→ What to do: Go through the records and report each line in which the word "formats" occurs.

→ Supplied records:
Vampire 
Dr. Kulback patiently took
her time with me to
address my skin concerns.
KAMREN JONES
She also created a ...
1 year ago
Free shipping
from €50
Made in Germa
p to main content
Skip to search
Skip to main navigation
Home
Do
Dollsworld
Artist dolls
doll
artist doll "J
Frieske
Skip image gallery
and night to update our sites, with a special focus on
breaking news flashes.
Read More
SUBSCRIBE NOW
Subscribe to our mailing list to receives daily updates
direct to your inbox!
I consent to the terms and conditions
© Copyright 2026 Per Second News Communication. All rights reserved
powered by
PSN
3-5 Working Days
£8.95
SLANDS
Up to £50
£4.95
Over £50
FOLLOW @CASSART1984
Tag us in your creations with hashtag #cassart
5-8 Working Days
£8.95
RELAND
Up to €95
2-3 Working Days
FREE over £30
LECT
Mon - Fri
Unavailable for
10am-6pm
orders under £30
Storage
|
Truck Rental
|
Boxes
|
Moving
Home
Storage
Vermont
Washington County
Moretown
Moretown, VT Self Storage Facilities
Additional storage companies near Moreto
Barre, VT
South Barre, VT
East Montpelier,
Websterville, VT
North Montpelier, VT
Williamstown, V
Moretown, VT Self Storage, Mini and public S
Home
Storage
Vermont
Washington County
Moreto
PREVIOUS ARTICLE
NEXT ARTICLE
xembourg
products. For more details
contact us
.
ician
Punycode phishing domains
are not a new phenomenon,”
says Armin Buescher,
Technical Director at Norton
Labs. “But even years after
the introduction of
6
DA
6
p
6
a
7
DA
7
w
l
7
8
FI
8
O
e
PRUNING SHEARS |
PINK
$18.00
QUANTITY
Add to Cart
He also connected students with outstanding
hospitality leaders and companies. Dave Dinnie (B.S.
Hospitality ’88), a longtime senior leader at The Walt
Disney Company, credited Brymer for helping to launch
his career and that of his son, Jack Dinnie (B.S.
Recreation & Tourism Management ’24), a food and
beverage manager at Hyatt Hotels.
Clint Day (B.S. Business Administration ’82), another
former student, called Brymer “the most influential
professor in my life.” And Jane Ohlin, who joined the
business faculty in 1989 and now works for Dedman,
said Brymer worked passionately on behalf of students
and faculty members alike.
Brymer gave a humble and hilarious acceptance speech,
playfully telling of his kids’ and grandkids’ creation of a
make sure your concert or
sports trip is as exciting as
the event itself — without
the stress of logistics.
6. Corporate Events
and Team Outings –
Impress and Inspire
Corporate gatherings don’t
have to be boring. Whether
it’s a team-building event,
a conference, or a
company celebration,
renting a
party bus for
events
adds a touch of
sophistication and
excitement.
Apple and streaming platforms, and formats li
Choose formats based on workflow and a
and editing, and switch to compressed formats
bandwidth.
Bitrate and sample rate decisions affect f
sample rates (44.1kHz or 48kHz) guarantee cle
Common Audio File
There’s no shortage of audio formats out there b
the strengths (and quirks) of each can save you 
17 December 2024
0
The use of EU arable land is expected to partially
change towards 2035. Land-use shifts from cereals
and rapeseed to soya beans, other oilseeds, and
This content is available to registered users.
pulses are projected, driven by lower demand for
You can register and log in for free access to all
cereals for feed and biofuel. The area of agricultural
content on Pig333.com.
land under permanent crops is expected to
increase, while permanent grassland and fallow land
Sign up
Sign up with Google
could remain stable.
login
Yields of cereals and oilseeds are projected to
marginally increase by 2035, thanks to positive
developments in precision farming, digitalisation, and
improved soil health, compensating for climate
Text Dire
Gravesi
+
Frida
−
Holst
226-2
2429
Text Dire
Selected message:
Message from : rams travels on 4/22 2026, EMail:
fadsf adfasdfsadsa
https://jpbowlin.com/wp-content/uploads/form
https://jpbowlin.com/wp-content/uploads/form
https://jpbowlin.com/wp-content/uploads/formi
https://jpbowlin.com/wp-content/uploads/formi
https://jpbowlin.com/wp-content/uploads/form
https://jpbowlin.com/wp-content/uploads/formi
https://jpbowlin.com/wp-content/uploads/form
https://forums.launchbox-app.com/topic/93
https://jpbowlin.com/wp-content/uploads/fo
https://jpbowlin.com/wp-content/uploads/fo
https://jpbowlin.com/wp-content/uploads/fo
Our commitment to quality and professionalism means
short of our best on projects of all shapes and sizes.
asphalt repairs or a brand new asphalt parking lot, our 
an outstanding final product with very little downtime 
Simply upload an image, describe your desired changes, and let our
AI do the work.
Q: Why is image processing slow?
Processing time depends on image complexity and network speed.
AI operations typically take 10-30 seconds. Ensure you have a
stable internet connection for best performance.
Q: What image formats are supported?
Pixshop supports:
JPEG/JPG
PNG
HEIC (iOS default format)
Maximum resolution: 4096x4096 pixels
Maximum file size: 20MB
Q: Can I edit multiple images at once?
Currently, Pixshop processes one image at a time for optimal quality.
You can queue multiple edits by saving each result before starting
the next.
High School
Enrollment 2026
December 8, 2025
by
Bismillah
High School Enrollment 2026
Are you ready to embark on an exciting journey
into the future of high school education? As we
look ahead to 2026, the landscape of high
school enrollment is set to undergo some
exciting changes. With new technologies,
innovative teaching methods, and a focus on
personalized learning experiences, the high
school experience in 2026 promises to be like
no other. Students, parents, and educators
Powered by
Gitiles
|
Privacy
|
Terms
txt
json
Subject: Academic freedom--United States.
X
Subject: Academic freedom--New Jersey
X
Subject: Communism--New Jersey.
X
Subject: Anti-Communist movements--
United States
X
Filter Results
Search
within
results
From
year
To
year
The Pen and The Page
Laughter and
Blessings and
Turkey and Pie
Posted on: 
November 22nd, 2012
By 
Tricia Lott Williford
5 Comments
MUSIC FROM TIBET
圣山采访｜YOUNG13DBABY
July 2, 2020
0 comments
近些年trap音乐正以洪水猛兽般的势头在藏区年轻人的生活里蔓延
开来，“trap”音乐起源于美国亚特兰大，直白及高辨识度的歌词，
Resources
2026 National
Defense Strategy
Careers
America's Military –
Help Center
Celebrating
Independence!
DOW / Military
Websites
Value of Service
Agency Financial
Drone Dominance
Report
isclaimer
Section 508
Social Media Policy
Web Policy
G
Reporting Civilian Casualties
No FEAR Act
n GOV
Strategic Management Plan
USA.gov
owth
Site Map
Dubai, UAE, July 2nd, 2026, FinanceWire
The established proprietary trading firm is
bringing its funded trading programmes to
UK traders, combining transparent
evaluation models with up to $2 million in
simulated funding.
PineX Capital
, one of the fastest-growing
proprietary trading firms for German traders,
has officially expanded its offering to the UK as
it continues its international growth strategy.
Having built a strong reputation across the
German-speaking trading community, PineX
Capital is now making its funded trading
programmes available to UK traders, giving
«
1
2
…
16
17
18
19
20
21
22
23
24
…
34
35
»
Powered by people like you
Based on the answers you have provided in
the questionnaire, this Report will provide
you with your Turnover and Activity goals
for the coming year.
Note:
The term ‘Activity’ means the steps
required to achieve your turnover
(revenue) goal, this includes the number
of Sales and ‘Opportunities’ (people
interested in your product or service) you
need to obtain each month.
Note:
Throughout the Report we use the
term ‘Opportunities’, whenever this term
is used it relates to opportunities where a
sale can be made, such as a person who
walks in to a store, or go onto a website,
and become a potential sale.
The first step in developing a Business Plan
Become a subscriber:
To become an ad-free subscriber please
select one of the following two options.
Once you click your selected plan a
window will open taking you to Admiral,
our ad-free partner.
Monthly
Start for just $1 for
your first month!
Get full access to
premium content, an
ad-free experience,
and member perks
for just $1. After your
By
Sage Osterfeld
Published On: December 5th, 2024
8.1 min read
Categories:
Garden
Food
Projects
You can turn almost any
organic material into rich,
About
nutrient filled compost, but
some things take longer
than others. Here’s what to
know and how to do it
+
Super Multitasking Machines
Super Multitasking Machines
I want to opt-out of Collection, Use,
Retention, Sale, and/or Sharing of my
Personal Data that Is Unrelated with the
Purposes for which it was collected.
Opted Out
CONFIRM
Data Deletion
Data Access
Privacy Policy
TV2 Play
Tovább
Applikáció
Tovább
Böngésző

→ Task answer:
Apple and streaming platforms, and formats li
Choose formats based on workflow and a
and editing, and switch to compressed formats
There’s no shortage of audio formats out there b
Q: What image formats are supported?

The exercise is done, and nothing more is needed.